Task directions
Return all of the entries below exactly as they are given.

Supplied material
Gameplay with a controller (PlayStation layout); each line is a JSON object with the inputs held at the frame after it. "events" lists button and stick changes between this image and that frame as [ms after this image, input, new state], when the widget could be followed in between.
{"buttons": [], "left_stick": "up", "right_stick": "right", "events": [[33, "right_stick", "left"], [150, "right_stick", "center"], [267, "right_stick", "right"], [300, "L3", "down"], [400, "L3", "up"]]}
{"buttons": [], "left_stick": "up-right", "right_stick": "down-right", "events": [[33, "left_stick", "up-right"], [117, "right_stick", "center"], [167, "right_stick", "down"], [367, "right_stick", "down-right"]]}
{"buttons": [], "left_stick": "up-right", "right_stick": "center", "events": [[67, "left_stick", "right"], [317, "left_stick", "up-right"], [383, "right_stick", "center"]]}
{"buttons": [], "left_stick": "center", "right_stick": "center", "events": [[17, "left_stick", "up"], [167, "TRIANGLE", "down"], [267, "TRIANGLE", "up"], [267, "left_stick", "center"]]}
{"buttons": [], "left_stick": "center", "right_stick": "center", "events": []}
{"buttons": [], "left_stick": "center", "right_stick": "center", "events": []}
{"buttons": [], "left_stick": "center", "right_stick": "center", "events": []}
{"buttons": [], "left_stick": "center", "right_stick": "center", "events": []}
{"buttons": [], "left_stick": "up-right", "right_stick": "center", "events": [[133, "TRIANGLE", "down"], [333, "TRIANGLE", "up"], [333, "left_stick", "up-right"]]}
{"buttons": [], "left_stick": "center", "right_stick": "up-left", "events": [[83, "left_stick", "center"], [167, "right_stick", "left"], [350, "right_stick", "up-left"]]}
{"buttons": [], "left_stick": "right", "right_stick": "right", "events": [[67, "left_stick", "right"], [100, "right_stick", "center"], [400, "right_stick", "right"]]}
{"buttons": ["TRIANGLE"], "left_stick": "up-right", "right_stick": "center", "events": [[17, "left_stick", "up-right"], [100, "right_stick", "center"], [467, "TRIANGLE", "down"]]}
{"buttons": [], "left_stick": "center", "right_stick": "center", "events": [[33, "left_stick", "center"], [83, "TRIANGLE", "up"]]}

Solution to this problem
Gameplay with a controller (PlayStation layout); each line is a JSON object with the inputs held at the frame after it. "events" lists button and stick changes between this image and that frame as [ms after this image, input, new state], when the widget could be followed in between.
{"buttons": [], "left_stick": "up", "right_stick": "right", "events": [[33, "right_stick", "left"], [150, "right_stick", "center"], [267, "right_stick", "right"], [300, "L3", "down"], [400, "L3", "up"]]}
{"buttons": [], "left_stick": "up-right", "right_stick": "down-right", "events": [[33, "left_stick", "up-right"], [117, "right_stick", "center"], [167, "right_stick", "down"], [367, "right_stick", "down-right"]]}
{"buttons": [], "left_stick": "up-right", "right_stick": "center", "events": [[67, "left_stick", "right"], [317, "left_stick", "up-right"], [383, "right_stick", "center"]]}
{"buttons": [], "left_stick": "center", "right_stick": "center", "events": [[17, "left_stick", "up"], [167, "TRIANGLE", "down"], [267, "TRIANGLE", "up"], [267, "left_stick", "center"]]}
{"buttons": [], "left_stick": "center", "right_stick": "center", "events": []}
{"buttons": [], "left_stick": "center", "right_stick": "center", "events": []}
{"buttons": [], "left_stick": "center", "right_stick": "center", "events": []}
{"buttons": [], "left_stick": "center", "right_stick": "center", "events": []}
{"buttons": [], "left_stick": "up-right", "right_stick": "center", "events": [[133, "TRIANGLE", "down"], [333, "TRIANGLE", "up"], [333, "left_stick", "up-right"]]}
{"buttons": [], "left_stick": "center", "right_stick": "up-left", "events": [[83, "left_stick", "center"], [167, "right_stick", "left"], [350, "right_stick", "up-left"]]}
{"buttons": [], "left_stick": "right", "right_stick": "right", "events": [[67, "left_stick", "right"], [100, "right_stick", "center"], [400, "right_stick", "right"]]}
{"buttons": ["TRIANGLE"], "left_stick": "up-right", "right_stick": "center", "events": [[17, "left_stick", "up-right"], [100, "right_stick", "center"], [467, "TRIANGLE", "down"]]}
{"buttons": [], "left_stick": "center", "right_stick": "center", "events": [[33, "left_stick", "center"], [83, "TRIANGLE", "up"]]}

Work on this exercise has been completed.